32. Sale of a Body Corporate

(1) The Financial Promotion Restriction does not apply to any communication by, or on behalf of, a Body Corporate, a Partnership, a single individual or a Group of Connected Individuals or an officer of them which relates to a transaction falling within sub-paragraph (2).
(2) A transaction falls within this paragraph if —
(a) it is one to acquire or dispose of Shares in a Body Corporate or is entered into for the purposes of such an acquisition or disposal; and
(b) either —
(i) the conditions set out in sub-paragraph (3) are met; or
(ii) those conditions are not met, but the object of the transaction may nevertheless reasonably be regarded as being the acquisition of day-to-day control of the affairs of the Body Corporate.

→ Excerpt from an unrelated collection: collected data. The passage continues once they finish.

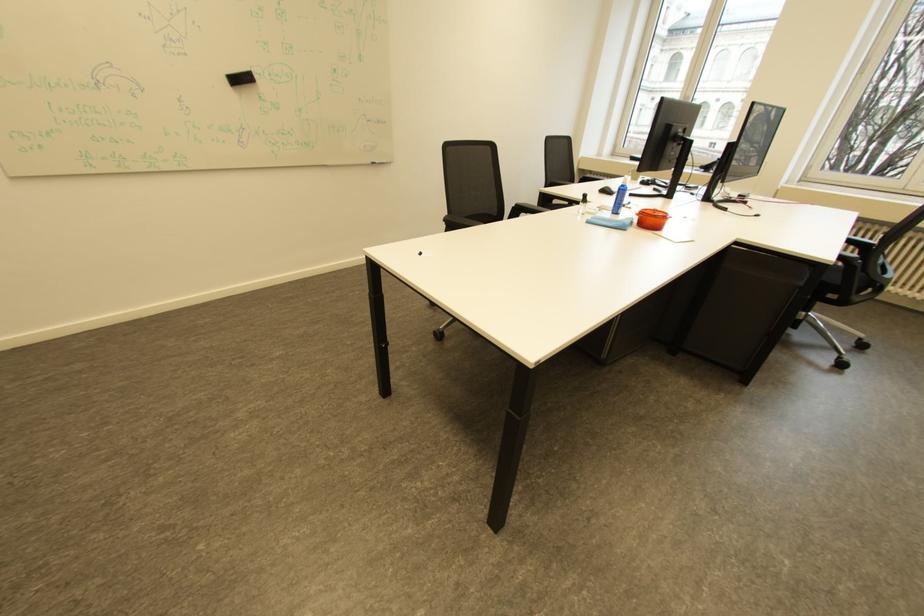
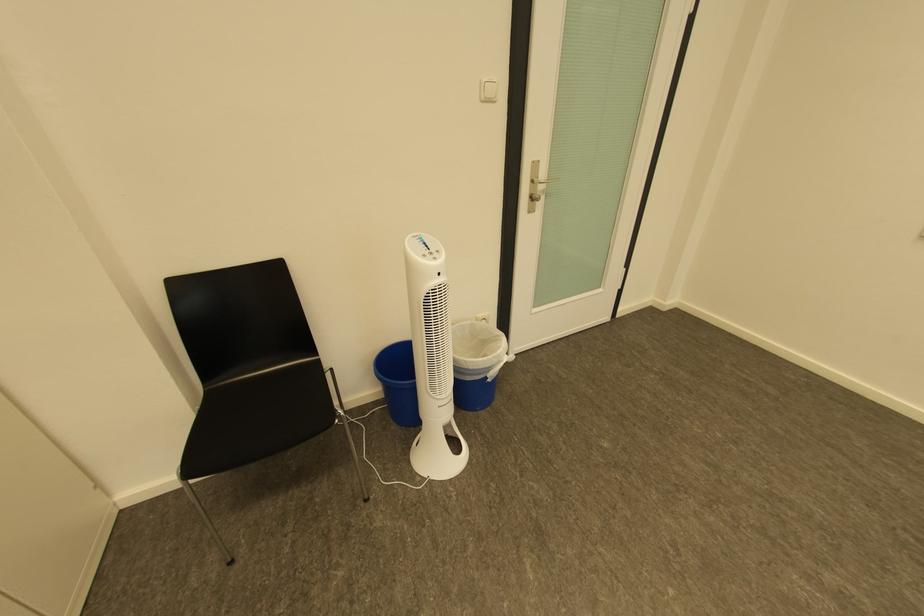
First-person continuous shooting, in which direction is the camera rotating?

The camera rotated toward left-down.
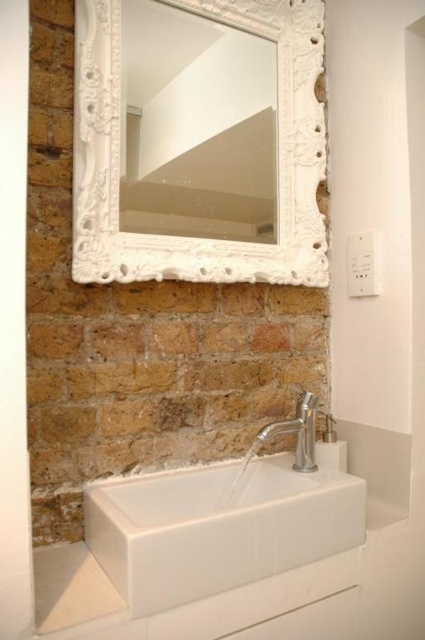
Question: Is white glossy sink at center positioned in front of silver metallic faucet at lower center?

Choices:
 (A) yes
 (B) no

Answer: (A)

Question: Which point is farther from the camera taking this photo?

Choices:
 (A) [334, 518]
 (B) [282, 426]
 (C) [187, 244]

Answer: (C)

Question: Is white glossy sink at center to the left of silver metallic faucet at lower center from the viewer's perspective?

Choices:
 (A) no
 (B) yes

Answer: (B)

Question: Estimate the real-world distances between objects in this image. Which object is farther from the silver metallic faucet at lower center?

Choices:
 (A) white glossy sink at center
 (B) white carved mirror at upper center

Answer: (B)

Question: Can you confirm if white glossy sink at center is wider than silver metallic faucet at lower center?

Choices:
 (A) no
 (B) yes

Answer: (B)

Question: Considering the real-world distances, which object is farthest from the white glossy sink at center?

Choices:
 (A) white carved mirror at upper center
 (B) silver metallic faucet at lower center

Answer: (A)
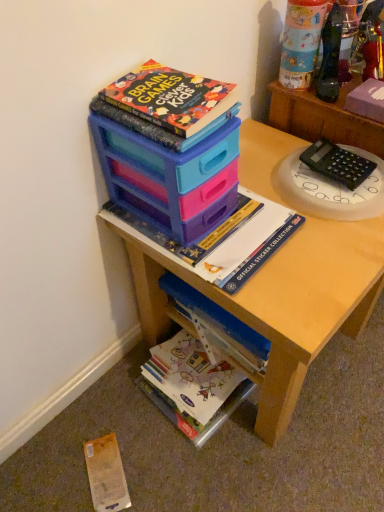
Identify the location of matte plastic storage box at upper center. The height and width of the screenshot is (512, 384). (170, 176).

Measure the distance between point (x=83, y=446) and camera.

3.41 feet.

Measure the distance between yellow paper at lower left and camera.

94.05 centimeters.

Locate an element on the screen. Image resolution: width=384 pixels, height=512 pixels. black plastic calculator at upper right is located at coordinates (x=337, y=163).

Is yellow paper at lower left next to white glossy book at lower center, which is the 1th book from bottom to top?

No.

Which object is more forward, yellow paper at lower left or white glossy book at lower center, the 3th book in the top-to-bottom sequence?

yellow paper at lower left is closer to the camera.

Does yellow paper at lower left turn towards white glossy book at lower center, the 3th book in the top-to-bottom sequence?

No, yellow paper at lower left is not aimed at white glossy book at lower center, the 3th book in the top-to-bottom sequence.

Looking at their sizes, would you say yellow paper at lower left is wider or thinner than white glossy book at lower center, which is the 1th book from bottom to top?

In the image, yellow paper at lower left appears to be more narrow than white glossy book at lower center, which is the 1th book from bottom to top.

Looking at this image, is matte plastic cup at upper right oriented away from wooden desk at center?

No, matte plastic cup at upper right is not facing the opposite direction of wooden desk at center.

Would you say matte plastic cup at upper right is inside or outside wooden desk at center?

matte plastic cup at upper right is outside wooden desk at center.

From a real-world perspective, is matte plastic cup at upper right physically located above or below wooden desk at center?

matte plastic cup at upper right is above wooden desk at center.

From the image's perspective, which is above, matte plastic cup at upper right or wooden desk at center?

matte plastic cup at upper right appears higher in the image.

Consider the image. From the image's perspective, between hardcover book at upper center, which is counted as the 1th book, starting from the top, and black plastic calculator at upper right, who is located below?

From the image's view, black plastic calculator at upper right is below.

From a real-world perspective, between hardcover book at upper center, the 3th book when ordered from bottom to top, and black plastic calculator at upper right, who is vertically higher?

In real-world perspective, hardcover book at upper center, the 3th book when ordered from bottom to top, is above.

Could you tell me if hardcover book at upper center, which is counted as the 1th book, starting from the top, is facing black plastic calculator at upper right?

No, hardcover book at upper center, which is counted as the 1th book, starting from the top, is not turned towards black plastic calculator at upper right.

Are hardcover book at upper center, the 3th book when ordered from bottom to top, and black plastic calculator at upper right far apart?

hardcover book at upper center, the 3th book when ordered from bottom to top, is actually quite close to black plastic calculator at upper right.

Is point (177, 108) more distant than point (298, 289)?

No, (177, 108) is in front of (298, 289).

Does hardcover book at upper center, the 3th book when ordered from bottom to top, have a lesser width compared to wooden desk at center?

Yes, hardcover book at upper center, the 3th book when ordered from bottom to top, is thinner than wooden desk at center.

From the image's perspective, which one is positioned higher, hardcover book at upper center, the 3th book when ordered from bottom to top, or wooden desk at center?

From the image's view, hardcover book at upper center, the 3th book when ordered from bottom to top, is above.

From a real-world perspective, is hardcover book at upper center, which is counted as the 1th book, starting from the top, physically located above or below wooden desk at center?

From a real-world perspective, hardcover book at upper center, which is counted as the 1th book, starting from the top, is physically above wooden desk at center.

Based on the photo, is matte plastic storage at upper center, the second book from the top, facing away from wooden desk at center?

No, wooden desk at center is not at the back of matte plastic storage at upper center, the second book from the top.

Considering their positions, is matte plastic storage at upper center, the second book from the top, located in front of or behind wooden desk at center?

matte plastic storage at upper center, the second book from the top, is positioned farther from the viewer than wooden desk at center.

Consider the image. Can you confirm if matte plastic storage at upper center, the 2th book in the bottom-to-top sequence, is thinner than wooden desk at center?

Yes.

Is matte plastic storage at upper center, the second book from the top, to the right of wooden desk at center from the viewer's perspective?

No, matte plastic storage at upper center, the second book from the top, is not to the right of wooden desk at center.

Looking at this image, is there a large distance between wooden desk at center and matte plastic storage at upper center, the second book from the top?

They are positioned close to each other.

From the image's perspective, count 1st books upward from the wooden desk at center and point to it. Please provide its 2D coordinates.

[(221, 240)]

Is wooden desk at center shorter than matte plastic storage at upper center, the second book from the top?

In fact, wooden desk at center may be taller than matte plastic storage at upper center, the second book from the top.

Considering the sizes of objects yellow paper at lower left and matte plastic cup at upper right in the image provided, who is smaller, yellow paper at lower left or matte plastic cup at upper right?

yellow paper at lower left is smaller.

Based on the photo, is yellow paper at lower left facing away from matte plastic cup at upper right?

yellow paper at lower left is not turned away from matte plastic cup at upper right.

Does yellow paper at lower left appear on the left side of matte plastic cup at upper right?

Correct, you'll find yellow paper at lower left to the left of matte plastic cup at upper right.

From a real-world perspective, is yellow paper at lower left physically above matte plastic cup at upper right?

No, from a real-world perspective, yellow paper at lower left is not above matte plastic cup at upper right.

In order to click on the 1st book directly above the yellow paper at lower left (from a real-world perspective) in this screenshot , I will do `click(192, 387)`.

I want to click on toy above the wooden desk at center (from the image's perspective), so click(301, 42).

Based on their spatial positions, is matte plastic storage box at upper center or matte plastic cup at upper right further from black plastic calculator at upper right?

matte plastic storage box at upper center lies further to black plastic calculator at upper right than the other object.

When comparing their distances from matte plastic storage at upper center, the second book from the top, does hardcover book at upper center, the 3th book when ordered from bottom to top, or matte plastic cup at upper right seem further?

matte plastic cup at upper right.

Considering their positions, is white glossy book at lower center, the 3th book in the top-to-bottom sequence, positioned further to matte plastic cup at upper right than wooden desk at center?

Based on the image, white glossy book at lower center, the 3th book in the top-to-bottom sequence, appears to be further to matte plastic cup at upper right.

Estimate the real-world distances between objects in this image. Which object is further from white glossy book at lower center, the 3th book in the top-to-bottom sequence, matte plastic cup at upper right or hardcover book at upper center, which is counted as the 1th book, starting from the top?

matte plastic cup at upper right is further to white glossy book at lower center, the 3th book in the top-to-bottom sequence.

Considering their positions, is matte plastic cup at upper right positioned closer to wooden desk at center than matte plastic storage at upper center, the second book from the top?

Among the two, matte plastic storage at upper center, the second book from the top, is located nearer to wooden desk at center.

Based on the photo, looking at the image, which one is located further to white glossy book at lower center, which is the 1th book from bottom to top, black plastic calculator at upper right or yellow paper at lower left?

black plastic calculator at upper right.

Estimate the real-world distances between objects in this image. Which object is further from black plastic calculator at upper right, wooden desk at center or hardcover book at upper center, which is counted as the 1th book, starting from the top?

hardcover book at upper center, which is counted as the 1th book, starting from the top, is positioned further to the anchor black plastic calculator at upper right.

Which object lies further to the anchor point hardcover book at upper center, which is counted as the 1th book, starting from the top, black plastic calculator at upper right or matte plastic storage box at upper center?

black plastic calculator at upper right.

You are a GUI agent. You are given a task and a screenshot of the screen. Output one action in this format:
    pyautogui.click(x=<x>, y=<y>)
    Task: Click on the desk between matte plastic cup at upper right and yellow paper at lower left in the up-down direction
    The height and width of the screenshot is (512, 384).
    Given the screenshot: What is the action you would take?
    pyautogui.click(x=276, y=300)

This screenshot has height=512, width=384. Find the location of `desk that lies between matte plastic storage box at upper center and yellow paper at lower left from top to bottom`. desk that lies between matte plastic storage box at upper center and yellow paper at lower left from top to bottom is located at coordinates (276, 300).

This screenshot has height=512, width=384. Find the location of `book that lies between black plastic calculator at upper right and white glossy book at lower center, which is the 1th book from bottom to top, from top to bottom`. book that lies between black plastic calculator at upper right and white glossy book at lower center, which is the 1th book from bottom to top, from top to bottom is located at coordinates (221, 240).

The height and width of the screenshot is (512, 384). What are the coordinates of `book that lies between matte plastic storage at upper center, the second book from the top, and yellow paper at lower left from top to bottom` in the screenshot? It's located at (192, 387).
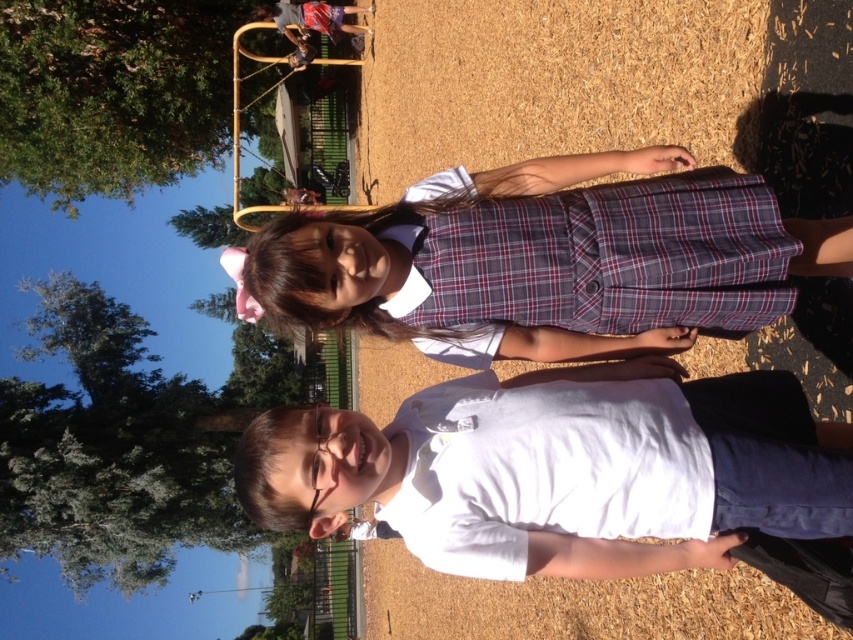
You are a photographer setting up for a group photo. You need to ensure that both the white matte shirt at center and the plaid fabric dress at center are clearly visible. Considering their sizes, which one might require more space in the frame to avoid being cropped out?

The white matte shirt at center has a larger size compared to the plaid fabric dress at center, so it might require more space in the frame to avoid being cropped out.

You are a photographer trying to capture a group photo of the two children in the scene. You need to arrange them so that the white matte shirt at center and the plaid fabric dress at center are visible. Based on their current positions, which child should be placed to the left to ensure both are in the frame?

The plaid fabric dress at center should be placed to the left because the white matte shirt at center is currently on the right side of the plaid fabric dress at center, so moving the plaid fabric dress at center to the left would position the white matte shirt at center to its right, ensuring both are visible in the frame.

You are taking a photo of the two children in the park. The first child is at point (323, 412) and the second child is at point (810, 250). Which child is closer to the camera?

Point (323, 412) is closer to the camera than point (810, 250), so the first child at point (323, 412) is closer to the camera.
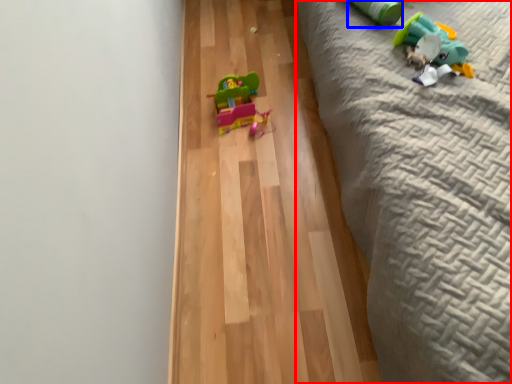
Question: Which object is further to the camera taking this photo, bed (highlighted by a red box) or toy (highlighted by a blue box)?

Choices:
 (A) bed
 (B) toy

Answer: (B)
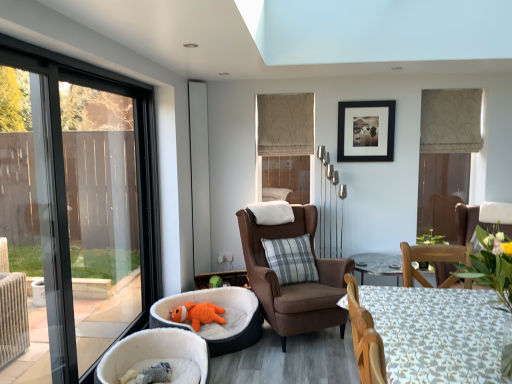
Question: Should I look upward or downward to see satin silver screen door at center?

Choices:
 (A) down
 (B) up

Answer: (B)

Question: Is white fabric table at lower right turned away from white plush pet bed at lower left, which ranks as the 2th chair in back-to-front order?

Choices:
 (A) yes
 (B) no

Answer: (B)

Question: Could white plush pet bed at lower left, positioned as the 1th chair in left-to-right order, be considered to be inside white fabric table at lower right?

Choices:
 (A) no
 (B) yes

Answer: (A)

Question: Is white fabric table at lower right taller than white plush pet bed at lower left, placed as the 1th chair when sorted from front to back?

Choices:
 (A) yes
 (B) no

Answer: (A)

Question: Does white fabric table at lower right appear on the left side of white plush pet bed at lower left, which ranks as the 2th chair in back-to-front order?

Choices:
 (A) no
 (B) yes

Answer: (A)

Question: From the image's perspective, is white fabric table at lower right on white plush pet bed at lower left, the second chair when ordered from right to left?

Choices:
 (A) yes
 (B) no

Answer: (A)

Question: Is white fabric table at lower right further to the viewer compared to white plush pet bed at lower left, placed as the 1th chair when sorted from front to back?

Choices:
 (A) yes
 (B) no

Answer: (B)

Question: From the image's perspective, is white plush pet bed at lower left, which ranks as the 2th chair in back-to-front order, over orange corduroy pet bed at lower left?

Choices:
 (A) no
 (B) yes

Answer: (A)

Question: Is white plush pet bed at lower left, positioned as the 1th chair in left-to-right order, outside of orange corduroy pet bed at lower left?

Choices:
 (A) no
 (B) yes

Answer: (B)

Question: From the image's perspective, would you say white plush pet bed at lower left, placed as the 1th chair when sorted from front to back, is shown under orange corduroy pet bed at lower left?

Choices:
 (A) yes
 (B) no

Answer: (A)

Question: Does white plush pet bed at lower left, which ranks as the 2th chair in back-to-front order, have a smaller size compared to orange corduroy pet bed at lower left?

Choices:
 (A) yes
 (B) no

Answer: (A)

Question: From a real-world perspective, is white plush pet bed at lower left, positioned as the 1th chair in left-to-right order, on orange corduroy pet bed at lower left?

Choices:
 (A) yes
 (B) no

Answer: (B)

Question: Is satin silver screen door at center positioned far away from white fabric table at lower right?

Choices:
 (A) yes
 (B) no

Answer: (A)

(3) The conditions mentioned in sub-paragraph (2)(b) are that —
(a) the Shares consist of or include 50 per cent. or more of the Voting Shares in the Body Corporate; or
(b) the Shares, together with any already held by the person acquiring them, consist of or include at least that percentage of such Shares; and
(c) in either case, the acquisition or disposal is, or is to be, between parties each of whom is a Body Corporate, a Partnership, a single individual or a Group of Connected Individuals.
(4) A "Group of Connected Individuals" means —
(a) in relation to a party disposing of Shares in a Body Corporate, a single group of persons each of whom is —
(i) a Director or manager of the Body Corporate;
(ii) a Close Relative of any such Director or manager; or
(iii) a person acting as trustee for, or nominee of, any person falling within sub-paragraph (i) or (ii); and
(b) in relation to a party acquiring Shares in a Body Corporate, a single group of persons each of whom is —
(i) a person who is or is to be a Director or manager of the Body Corporate;
(ii) a Close Relative of any such person; or
(iii) a person acting as trustee for or nominee of any person falling within sub-paragraph (i) or (ii).